To be noted, the 4q25 locus harbours elongation of very long chain fatty acids protein 6 (ELOVL6), the elongase that transforms C16:0 into C18:0 and C16:1 into C18:1. Polymorphisms in this gene have been associated with insulin sensitivity; a mouse deficient for this gene carried high doses of C16:1 (palmitoleic acid) and did not acquire insulin resistance after a high-fat diet [54, 55]. C16:1 has been identified as an adipose tissue-derived lipid hormone that strongly stimulates muscle insulin action and suppresses hepatosteatosis . Genetically modified, long-living worms have an incredible correlation between their increase in life-span and their palmitoleic acids levels . This is stunning if we consider the increased level of palmitoleic acid that we observed in centenarians’ offspring and that the gene of the major modifier of palmitoleic acid levels (i.e. ELOVL6) is located in the 4q25 longevity locus [11, 48]. The re-sequencing in centenarians of this gene could bring to the identification of rare variants able to influence its activity.

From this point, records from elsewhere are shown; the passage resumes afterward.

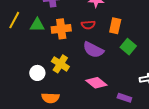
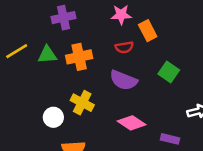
yellow line: (14, 20) -> (17, 51), turned 36
red semicircle: (88, 25) -> (124, 47), moved
orange rectangle: (115, 26) -> (148, 31), moved, turned -35

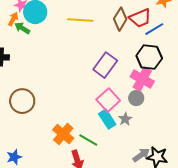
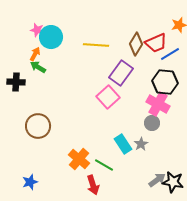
orange arrow: (13, 19) -> (35, 54), moved
green arrow: (22, 28) -> (38, 67), moved
purple rectangle: (105, 65) -> (121, 73), moved
pink square: (108, 100) -> (108, 97), moved

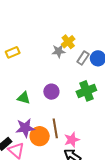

Thus, the old approach of linkage analysis when combined with the new technologies of high massive re- sequencing could produce novel and interpretable results. Re-sequencing alone, because of the enormous amount of information generated, would force the application of a huge statistical correction for the multiple testing, which would cause the loss of most, if not all, the potential findings, as happens with GWAS.

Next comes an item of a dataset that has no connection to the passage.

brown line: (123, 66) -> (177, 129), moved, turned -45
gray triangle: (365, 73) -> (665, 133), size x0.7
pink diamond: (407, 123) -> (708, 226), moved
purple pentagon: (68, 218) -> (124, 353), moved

Furthermore, multivariate models, based on machine-learning algorithms (i.e. Bayesian networks , classification and regression trees — CART  — and support vector machines — SVM ), are able to overcome the limitations of the usual “one-SNP-at-the-time” testing strategies usually employed for identifying causative variants. In particular, these kinds of approaches allow for a more in-depth comprehension of the molecular mechanisms underlying multifactorial traits, such as longevity, which result from the interaction of genetic variants (SNPs, mutations) and environmental and clinical determinants (e.g. diet, stress, comorbidities). In this context, bioinformatics plays a key role, allowing genetic information to be managed at a genome-wide level and to be integrated with the clinical information available.